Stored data
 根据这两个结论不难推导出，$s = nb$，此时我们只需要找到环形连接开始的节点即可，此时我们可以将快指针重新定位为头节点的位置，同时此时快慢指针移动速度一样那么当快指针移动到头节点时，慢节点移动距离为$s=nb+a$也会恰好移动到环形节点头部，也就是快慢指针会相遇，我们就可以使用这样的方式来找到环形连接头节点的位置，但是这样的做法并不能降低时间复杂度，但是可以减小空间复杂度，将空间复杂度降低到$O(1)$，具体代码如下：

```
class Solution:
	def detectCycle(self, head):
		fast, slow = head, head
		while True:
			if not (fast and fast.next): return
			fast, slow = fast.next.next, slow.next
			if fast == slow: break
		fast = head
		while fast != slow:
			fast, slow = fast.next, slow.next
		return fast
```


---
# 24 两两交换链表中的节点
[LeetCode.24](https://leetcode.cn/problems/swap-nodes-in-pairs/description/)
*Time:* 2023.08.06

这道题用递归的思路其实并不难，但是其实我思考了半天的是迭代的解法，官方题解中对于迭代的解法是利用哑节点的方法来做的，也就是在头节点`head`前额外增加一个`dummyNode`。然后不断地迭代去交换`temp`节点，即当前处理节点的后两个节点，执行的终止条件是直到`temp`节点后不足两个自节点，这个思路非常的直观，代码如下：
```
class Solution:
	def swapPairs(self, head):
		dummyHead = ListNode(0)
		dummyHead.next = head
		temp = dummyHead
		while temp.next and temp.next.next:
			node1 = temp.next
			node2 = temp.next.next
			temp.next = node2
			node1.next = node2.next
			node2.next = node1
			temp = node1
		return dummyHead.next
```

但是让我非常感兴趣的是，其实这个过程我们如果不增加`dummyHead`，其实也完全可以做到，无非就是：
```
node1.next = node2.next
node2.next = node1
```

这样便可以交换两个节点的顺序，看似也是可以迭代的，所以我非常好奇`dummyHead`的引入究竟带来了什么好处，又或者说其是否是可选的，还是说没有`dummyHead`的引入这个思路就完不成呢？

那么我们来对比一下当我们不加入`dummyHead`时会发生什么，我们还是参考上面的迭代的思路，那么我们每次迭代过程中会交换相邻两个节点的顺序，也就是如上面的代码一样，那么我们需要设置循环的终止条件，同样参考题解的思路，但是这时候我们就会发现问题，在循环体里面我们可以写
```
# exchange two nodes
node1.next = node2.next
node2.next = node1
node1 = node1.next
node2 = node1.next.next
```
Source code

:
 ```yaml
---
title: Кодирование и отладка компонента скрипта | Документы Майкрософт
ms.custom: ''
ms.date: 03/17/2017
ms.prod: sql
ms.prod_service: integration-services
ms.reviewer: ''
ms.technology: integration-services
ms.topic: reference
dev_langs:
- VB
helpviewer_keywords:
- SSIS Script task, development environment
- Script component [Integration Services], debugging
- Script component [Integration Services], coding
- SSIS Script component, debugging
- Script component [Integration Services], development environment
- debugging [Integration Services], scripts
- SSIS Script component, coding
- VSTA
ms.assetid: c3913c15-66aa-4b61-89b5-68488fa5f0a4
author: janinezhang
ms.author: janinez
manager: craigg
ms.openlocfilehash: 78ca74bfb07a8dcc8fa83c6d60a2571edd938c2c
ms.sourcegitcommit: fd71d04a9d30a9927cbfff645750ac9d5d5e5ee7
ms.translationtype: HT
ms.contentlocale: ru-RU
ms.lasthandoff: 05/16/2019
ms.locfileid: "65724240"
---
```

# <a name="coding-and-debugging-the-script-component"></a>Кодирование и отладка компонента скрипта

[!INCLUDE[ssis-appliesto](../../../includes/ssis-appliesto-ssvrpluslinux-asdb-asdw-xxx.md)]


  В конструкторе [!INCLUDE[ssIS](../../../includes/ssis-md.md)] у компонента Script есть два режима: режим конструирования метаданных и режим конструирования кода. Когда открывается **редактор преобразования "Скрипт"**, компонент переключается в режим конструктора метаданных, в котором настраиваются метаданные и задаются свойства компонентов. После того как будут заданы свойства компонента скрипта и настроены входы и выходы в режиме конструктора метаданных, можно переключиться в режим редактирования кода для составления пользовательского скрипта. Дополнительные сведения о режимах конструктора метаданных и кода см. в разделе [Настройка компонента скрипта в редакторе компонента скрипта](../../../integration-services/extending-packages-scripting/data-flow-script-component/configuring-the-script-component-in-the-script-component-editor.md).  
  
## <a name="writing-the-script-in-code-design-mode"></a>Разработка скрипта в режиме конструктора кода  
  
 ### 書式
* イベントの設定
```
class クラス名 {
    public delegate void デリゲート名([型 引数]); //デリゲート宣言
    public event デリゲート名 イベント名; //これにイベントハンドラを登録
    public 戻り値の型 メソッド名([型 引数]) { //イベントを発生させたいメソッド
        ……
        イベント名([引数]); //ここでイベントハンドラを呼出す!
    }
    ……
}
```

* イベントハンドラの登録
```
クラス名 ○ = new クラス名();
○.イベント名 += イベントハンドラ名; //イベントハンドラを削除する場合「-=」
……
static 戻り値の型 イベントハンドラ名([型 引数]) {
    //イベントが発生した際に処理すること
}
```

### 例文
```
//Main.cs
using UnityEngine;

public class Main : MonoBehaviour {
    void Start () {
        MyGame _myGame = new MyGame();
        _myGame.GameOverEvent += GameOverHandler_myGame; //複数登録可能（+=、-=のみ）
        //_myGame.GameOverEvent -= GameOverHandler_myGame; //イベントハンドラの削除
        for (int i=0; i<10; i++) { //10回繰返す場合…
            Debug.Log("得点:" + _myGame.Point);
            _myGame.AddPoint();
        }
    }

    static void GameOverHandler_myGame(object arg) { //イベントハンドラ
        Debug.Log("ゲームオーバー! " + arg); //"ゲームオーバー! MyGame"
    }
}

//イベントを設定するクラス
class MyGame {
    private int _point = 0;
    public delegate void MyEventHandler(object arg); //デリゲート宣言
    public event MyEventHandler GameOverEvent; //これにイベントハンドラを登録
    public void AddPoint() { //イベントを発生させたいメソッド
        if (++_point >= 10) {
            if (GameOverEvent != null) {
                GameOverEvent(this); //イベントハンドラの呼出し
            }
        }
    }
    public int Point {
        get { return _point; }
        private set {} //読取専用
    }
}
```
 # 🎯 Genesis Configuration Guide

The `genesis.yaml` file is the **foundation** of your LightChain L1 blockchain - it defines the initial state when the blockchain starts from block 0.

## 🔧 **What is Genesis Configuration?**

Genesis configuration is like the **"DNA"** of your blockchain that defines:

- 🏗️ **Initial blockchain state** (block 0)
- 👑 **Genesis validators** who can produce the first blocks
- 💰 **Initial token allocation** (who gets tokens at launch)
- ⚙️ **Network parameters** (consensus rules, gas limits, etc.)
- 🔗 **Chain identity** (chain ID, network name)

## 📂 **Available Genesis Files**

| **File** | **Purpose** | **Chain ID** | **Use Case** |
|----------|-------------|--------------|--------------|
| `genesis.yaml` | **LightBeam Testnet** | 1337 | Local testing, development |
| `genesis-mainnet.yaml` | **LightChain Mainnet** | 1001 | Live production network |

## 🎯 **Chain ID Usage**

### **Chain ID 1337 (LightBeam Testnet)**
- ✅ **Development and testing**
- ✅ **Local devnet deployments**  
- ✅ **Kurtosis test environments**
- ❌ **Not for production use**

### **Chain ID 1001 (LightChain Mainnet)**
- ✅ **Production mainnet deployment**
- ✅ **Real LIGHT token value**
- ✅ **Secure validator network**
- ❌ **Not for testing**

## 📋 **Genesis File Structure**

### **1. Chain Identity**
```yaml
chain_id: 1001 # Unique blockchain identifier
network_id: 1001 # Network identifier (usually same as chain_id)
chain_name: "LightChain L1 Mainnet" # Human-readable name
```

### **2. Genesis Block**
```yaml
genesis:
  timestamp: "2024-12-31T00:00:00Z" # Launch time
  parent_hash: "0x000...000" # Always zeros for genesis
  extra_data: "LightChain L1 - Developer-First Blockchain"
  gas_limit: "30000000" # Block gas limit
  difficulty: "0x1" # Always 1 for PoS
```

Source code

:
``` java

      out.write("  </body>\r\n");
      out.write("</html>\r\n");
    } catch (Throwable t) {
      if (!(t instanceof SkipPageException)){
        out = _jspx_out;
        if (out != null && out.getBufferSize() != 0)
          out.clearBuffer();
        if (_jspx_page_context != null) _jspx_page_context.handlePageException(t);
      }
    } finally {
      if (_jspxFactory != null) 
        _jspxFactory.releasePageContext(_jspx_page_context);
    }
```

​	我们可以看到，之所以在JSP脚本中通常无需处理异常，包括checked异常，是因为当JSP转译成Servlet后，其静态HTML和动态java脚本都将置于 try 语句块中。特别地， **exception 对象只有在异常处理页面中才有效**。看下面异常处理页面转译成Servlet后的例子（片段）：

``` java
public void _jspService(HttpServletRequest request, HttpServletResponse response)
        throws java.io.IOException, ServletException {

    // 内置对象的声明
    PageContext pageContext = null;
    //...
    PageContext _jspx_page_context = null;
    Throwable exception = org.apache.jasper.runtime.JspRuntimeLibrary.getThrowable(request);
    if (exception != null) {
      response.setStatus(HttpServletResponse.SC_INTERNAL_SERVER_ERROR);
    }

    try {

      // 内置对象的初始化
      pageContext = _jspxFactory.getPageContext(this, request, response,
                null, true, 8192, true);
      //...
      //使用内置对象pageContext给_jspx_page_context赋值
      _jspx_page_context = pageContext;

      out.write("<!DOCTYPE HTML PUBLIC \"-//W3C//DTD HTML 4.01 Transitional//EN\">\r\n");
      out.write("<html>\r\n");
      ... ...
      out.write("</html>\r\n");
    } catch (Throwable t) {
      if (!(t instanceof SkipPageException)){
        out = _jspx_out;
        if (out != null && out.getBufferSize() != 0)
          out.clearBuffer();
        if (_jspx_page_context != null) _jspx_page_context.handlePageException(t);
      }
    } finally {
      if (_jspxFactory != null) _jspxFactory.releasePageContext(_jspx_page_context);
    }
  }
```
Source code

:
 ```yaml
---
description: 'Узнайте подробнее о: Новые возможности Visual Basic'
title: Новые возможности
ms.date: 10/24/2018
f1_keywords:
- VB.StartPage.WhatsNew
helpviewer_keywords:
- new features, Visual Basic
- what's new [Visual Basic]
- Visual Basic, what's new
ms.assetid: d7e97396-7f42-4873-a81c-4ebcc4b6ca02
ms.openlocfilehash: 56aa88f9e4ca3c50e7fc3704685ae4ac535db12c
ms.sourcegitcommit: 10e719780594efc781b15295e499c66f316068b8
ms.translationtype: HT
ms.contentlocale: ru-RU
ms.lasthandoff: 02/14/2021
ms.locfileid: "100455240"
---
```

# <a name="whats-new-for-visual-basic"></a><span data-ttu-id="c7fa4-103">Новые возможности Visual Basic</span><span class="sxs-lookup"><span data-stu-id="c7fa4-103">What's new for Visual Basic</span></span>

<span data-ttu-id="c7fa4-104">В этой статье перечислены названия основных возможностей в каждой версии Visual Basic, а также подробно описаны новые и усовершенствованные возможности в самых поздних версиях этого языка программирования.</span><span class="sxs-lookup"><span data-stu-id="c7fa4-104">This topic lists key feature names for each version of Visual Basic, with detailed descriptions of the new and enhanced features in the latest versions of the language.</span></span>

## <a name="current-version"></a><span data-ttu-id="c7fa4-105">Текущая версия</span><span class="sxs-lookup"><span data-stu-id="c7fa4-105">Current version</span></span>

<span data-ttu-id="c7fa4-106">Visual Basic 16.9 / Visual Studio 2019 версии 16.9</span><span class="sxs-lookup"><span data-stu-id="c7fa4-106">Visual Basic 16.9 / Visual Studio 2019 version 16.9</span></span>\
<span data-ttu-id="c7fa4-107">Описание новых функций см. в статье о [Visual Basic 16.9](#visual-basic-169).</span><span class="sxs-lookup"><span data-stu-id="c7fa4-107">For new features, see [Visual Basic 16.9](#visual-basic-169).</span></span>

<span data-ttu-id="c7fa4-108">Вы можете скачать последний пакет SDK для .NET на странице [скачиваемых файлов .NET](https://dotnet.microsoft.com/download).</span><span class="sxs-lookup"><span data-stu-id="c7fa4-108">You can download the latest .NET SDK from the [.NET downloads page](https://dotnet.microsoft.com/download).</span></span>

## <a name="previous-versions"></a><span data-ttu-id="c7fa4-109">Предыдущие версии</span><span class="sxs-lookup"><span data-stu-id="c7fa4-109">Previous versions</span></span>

- [Task brief]
What lines in the entries contain "static"? Report each one by copying it.

- [Written answer]
static 戻り値の型 イベントハンドラ名([型 引数]) {
    static void GameOverHandler_myGame(object arg) { //イベントハンドラ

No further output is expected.